_Passage provided_
The study also revealed widespread alterations in the sodium (Na) and potassium (K) levels, leading to changes in the Na/K ratio, in several brain regions of HD cases. These alterations may indicate dysfunction in the Na+/K+ pump, a crucial element of cellular homeostasis, which plays a significant role in the central nervous system’s electrical signaling. Studies on Na+–K+ ATPase activity in the HD brain could provide valuable insights into the link between increased glucose levels, oxidative stress, and Na/K dyshomeostasis in HD.
Calcium (Ca) levels were found to be increased in some regions of the HD brain, potentially reflecting hyperexcitotoxicity, a condition where excessive activation of glutamate receptors leads to harmful Ca influx. Such Ca increases could contribute to mitochondrial toxicity, leading to cell damage and neurodegeneration. Investigations into Ca levels and their impact on HD progression may open new avenues for intervention.
The study also identified local alterations in other essential metals like copper (Cu), manganese (Mn), iron (Fe), and zinc (Zn) in the HD brain. These metals are cofactors for a range of essential cellular processes, including antioxidation and neurotransmission. Imbalances in these metals could contribute to oxidative stress, mitochondrial dysfunction, and excitotoxicity in HD.

_Task description_
Answer these questions from the passage on metal levels in the HD brain.
(a) Changes in sodium and potassium levels may indicate dysfunction in which pump?
(b) What condition might the increased calcium levels reflect?
(c) Which four other essential metals showed local alterations?

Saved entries
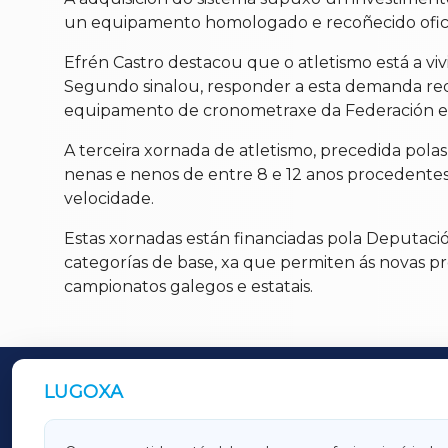
un equipamento homologado e recoñecido oficia
Efrén Castro destacou que o atletismo está a vi
Segundo sinalou, responder a esta demanda requ
equipamento de cronometraxe da Federación e
A terceira xornada de atletismo, precedida polas
nenas e nenos de entre 8 e 12 anos procedentes 
velocidade.
Estas xornadas están financiadas pola Deputac
categorías de base, xa que permiten ás novas pr
campionatos galegos e estatais.
LUGOXA
OUTROS PERIÓDICOS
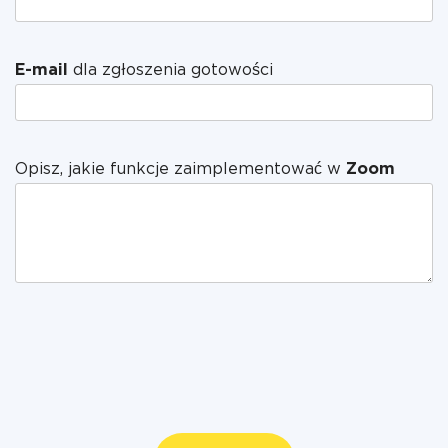
E-mail
dla zgłoszenia gotowości
Opisz, jakie funkcje zaimplementować w
Zoom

_Task answer_
(a) The Na+/K+ pump
(b) Hyperexcitotoxicity
(c) Copper (Cu), manganese (Mn), iron (Fe), and zinc (Zn)